Pedro, age 54, lives in the village of Santa Cruz on the Southern Highway, which connects Belize with Guatemala. Pedro and his wife Julia have been involved in cacao farming for a number of years now. He manages two acres of mature cacao trees and two acres of young trees. Pedro and Julia have brought up five children of which three are in school and two are farming cacao.

Pedro got involved in cacao production when farmers were encouraged to plant cacao by the cacao association. Julia and the children help Pedro on the farm, especially at with picking and cracking ripe pods at harvest. Besides cacao, Pedro also plants beans and corn for sale in the Guatemalan market. He also cultivates plantain and coconut for home use.

“My favorite part of cacao is picking and seeing the farm after the cleaning is done” says Pedro. The challenging part for him is dealing with the squirrels that eat the cacao seeds from ripe pods. Cacao pods typically carry 35 seeds (beans) covered in delicious sweet and juicy pulp. Pedro says that cacao farming is going good because it has been his family’s bread and butter for four years now.

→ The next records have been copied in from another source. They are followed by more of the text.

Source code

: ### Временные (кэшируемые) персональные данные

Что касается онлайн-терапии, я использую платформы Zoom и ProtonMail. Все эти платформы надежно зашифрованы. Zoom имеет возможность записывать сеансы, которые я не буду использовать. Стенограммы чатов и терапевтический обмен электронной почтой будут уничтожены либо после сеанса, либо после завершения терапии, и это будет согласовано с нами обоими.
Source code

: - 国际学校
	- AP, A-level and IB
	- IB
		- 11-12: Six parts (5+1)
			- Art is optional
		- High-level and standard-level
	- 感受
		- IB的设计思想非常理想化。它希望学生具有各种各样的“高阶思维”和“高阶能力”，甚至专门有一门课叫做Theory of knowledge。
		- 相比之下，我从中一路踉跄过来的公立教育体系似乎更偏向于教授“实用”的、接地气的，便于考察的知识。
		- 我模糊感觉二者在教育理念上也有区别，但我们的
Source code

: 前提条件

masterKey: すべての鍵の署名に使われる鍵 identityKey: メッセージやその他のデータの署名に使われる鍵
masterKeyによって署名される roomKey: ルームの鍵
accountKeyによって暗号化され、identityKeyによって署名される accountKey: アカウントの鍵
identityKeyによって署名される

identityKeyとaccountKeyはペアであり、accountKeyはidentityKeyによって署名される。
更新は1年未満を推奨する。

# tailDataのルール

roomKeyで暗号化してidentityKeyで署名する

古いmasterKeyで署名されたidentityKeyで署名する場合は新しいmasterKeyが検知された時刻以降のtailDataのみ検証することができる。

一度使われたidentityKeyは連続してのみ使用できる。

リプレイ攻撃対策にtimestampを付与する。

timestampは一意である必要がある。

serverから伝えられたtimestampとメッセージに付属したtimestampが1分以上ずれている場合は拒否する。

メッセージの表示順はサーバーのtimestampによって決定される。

The family is requesting the loan to clean the two acres of young cacao trees that were planted last year. Cleaning is the removal of underbrush in the cacao farm and is of vital importance in plots with young trees to ensure their survival. A cacao farmer working the lush tropical lowlands of Belize have to repeat cleaning as many as three times a year to keep airflow in the farm and keep the trees accessible.